Le vent a commencé à tourner il y a dix ans, lorsqu’une poignée d’agriculteurs situés sur les territoires encore positifs en hamsters, ont créé une association pour prendre en main le destin de la petite boule de poils en s’engageant en faveur de la biodiversité. « Les mesures agro-environnementales, habituellement on les impose aux agriculteurs. Ce qui était innovant ici, c’était le caractère volontaire de l’engagement des agriculteurs », s’enthousiasme Laurent Fischer, président de l’Afsal (Agriculteurs faune sauvage Alsace). Cette association a été créée en 2013 pour soutenir les pratiques agricoles favorables à la petite faune des champs. Avec la chambre d’agriculture, elle participe au déploiement de ces mesures sur des surfaces viables en gérant collectivement les assolements. Les mesures concernent des non-récoltes ou la mise en place d’interculture ou bande refuge assurant couvert et repas aux hamsters lorsque les moissons ont mis le champ à nu, ou encore des semis rapides après moissons.

Les lâchers de grands hamsters sont essentiels pour stabiliser les populations, mais combien de temps dureront-ils ? Photo DNA /David GEISS

Un résultat sans appel

Après dix années, le résultat est sans appel.
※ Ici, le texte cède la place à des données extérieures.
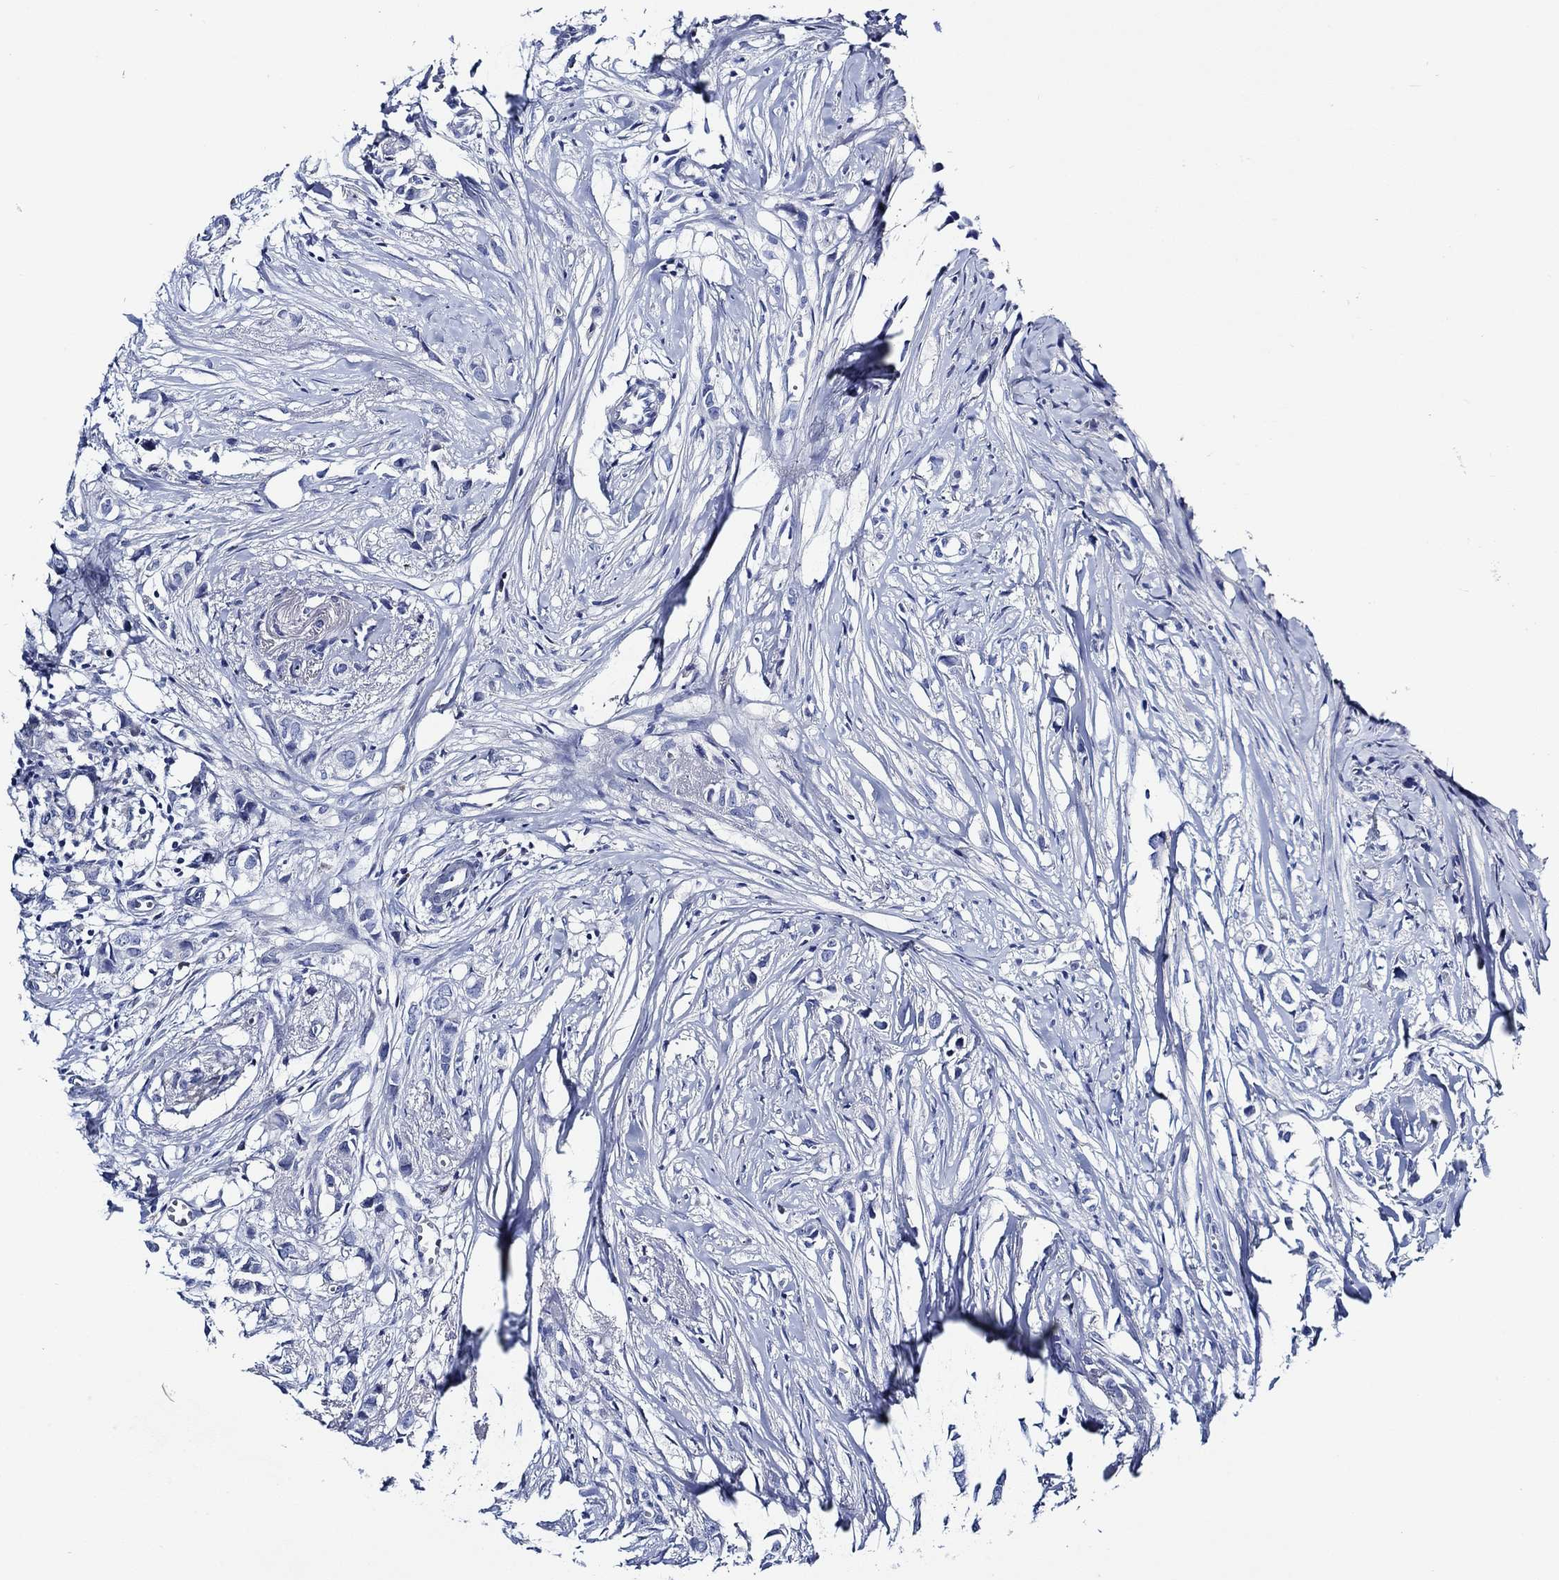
{"staining": {"intensity": "negative", "quantity": "none", "location": "none"}, "tissue": "breast cancer", "cell_type": "Tumor cells", "image_type": "cancer", "snomed": [{"axis": "morphology", "description": "Duct carcinoma"}, {"axis": "topography", "description": "Breast"}], "caption": "Tumor cells are negative for brown protein staining in breast cancer (invasive ductal carcinoma).", "gene": "WDR62", "patient": {"sex": "female", "age": 85}}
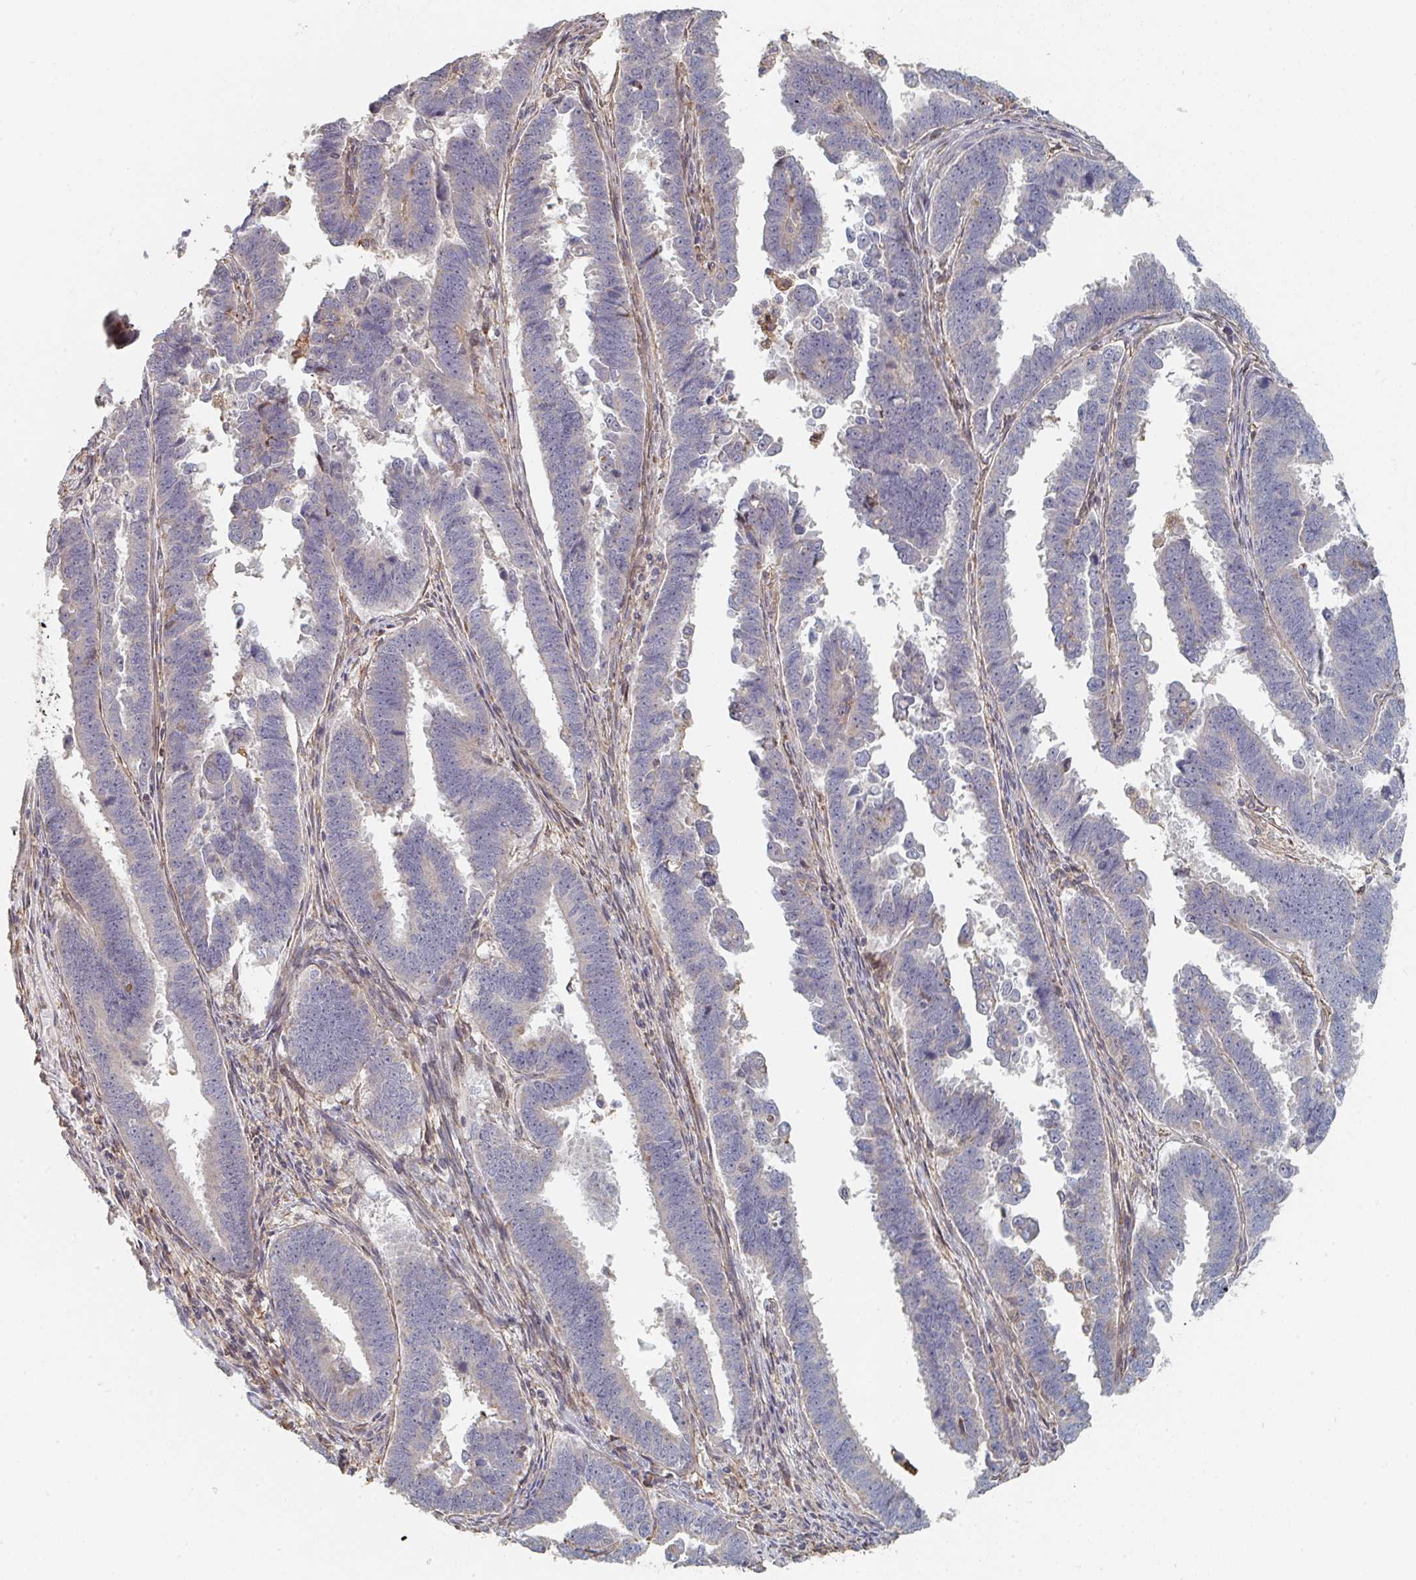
{"staining": {"intensity": "negative", "quantity": "none", "location": "none"}, "tissue": "endometrial cancer", "cell_type": "Tumor cells", "image_type": "cancer", "snomed": [{"axis": "morphology", "description": "Adenocarcinoma, NOS"}, {"axis": "topography", "description": "Endometrium"}], "caption": "Immunohistochemistry (IHC) of adenocarcinoma (endometrial) shows no positivity in tumor cells.", "gene": "PTEN", "patient": {"sex": "female", "age": 75}}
L e nombre d’agriculteurs adhérents est passé de 64 à 216 dans les secteurs concernés et il en vient encore. Les superficies engagées en mesure de protection ont évolué de 1 438 hectares à 4 300. Enfin le nombre de terriers de 319 à 960. Il faudra cependant bien plus de recul pour déterminer si le maintien de l’espèce est acquis, en particulier lorsque cesseront les lâchers. Par ailleurs, les agriculteurs se sont tellement « pris au jeu » qu’ils imaginent de nouvelles filières : bière, farine, pain bio du grand hamster doivent viabiliser des mesures qui ne bénéficieront pas de subsides publics ad vitam aeternam.

De leur côté, les représentants de l’État reconnaissent les vertus de l’initiative portée par les agriculteurs : « Ses résultats vont au-delà de nos espérances. Cette démarche fondée sur un engagement solidaire des agriculteurs à suivre un cahier de charges sur cinq ans est unique en France, voire en Europe », abonde le directeur de la DDT (direction départementale des territoires), Nicolas Ventre. « Cette démarche est transposable pour d’autres espèces en danger ailleurs en France. » De même Alsace Nature, par la voix de Bruno Ulrich, évoque d’importants efforts allant dans le bon sens.

Les agriculteurs mettent en place des filières permettant de viabiliser les mesures favorables aux hamsters.   Photo DNA /Franck DELHOMME

Des aides renforcées

Et après ? L’État français augmente dès cette année les indemnités versées aux agriculteurs concernés dans le cadre d’un nouveau cahier des charges de la mesure « hamster » : entre 2013 et 2022, 5,2 millions d’euros leur ont été attribués, soit près de 600 000 € par an. Désormais, ce chiffre passera à 1 million d’euros. Quant au hamster, « l’état des populations dira la suite, s’il faut augmenter nos exigences en fonction de l’évolution du nombre de terriers ou bien étendre les zones concernées. Pour l’instant, il faut que les populations de hamsters retrouvent des niveaux assurant leur pérennité », annonce Benoît Pleis, chef du pôle « espèces protégées » à la Dreal (direction régionale de l’environnement, de l’aménagement et du logement). Notre marmotte n’est pas encore tirée d’affaire.

Mangez du hamster !

De la bière, de la farine et du pain bio, des jeux de rôle, des courses à vélo, et bientôt des granolas et des petits-beurre, tous bio. La gamme des événements ou produits estampillés « grand hamster d’Alsace » s’agrandit continuellement, grâce à l’imagination d’agriculteurs luttant pour créer des filières pro-hamster. Aider le grand hamster implique de changer des pratiques agricoles, de tourner le dos à certaines cultures plus rentables, de passer plus de temps sur d’autres, etc. Pour l’heure, ces pratiques sont subventionnées. Cela ne durera pas. D’où l’objectif de développer ces filières pour pérenniser une agriculture compatible avec la sauvegarde du nouvel animal totem de l’Alsace. Ce qui implique une réponse favorable de la part des consommateurs alsaciens dont l’acte d’achat aura un impact certain sur le maintien de la « marmotte strasbourgeoise ».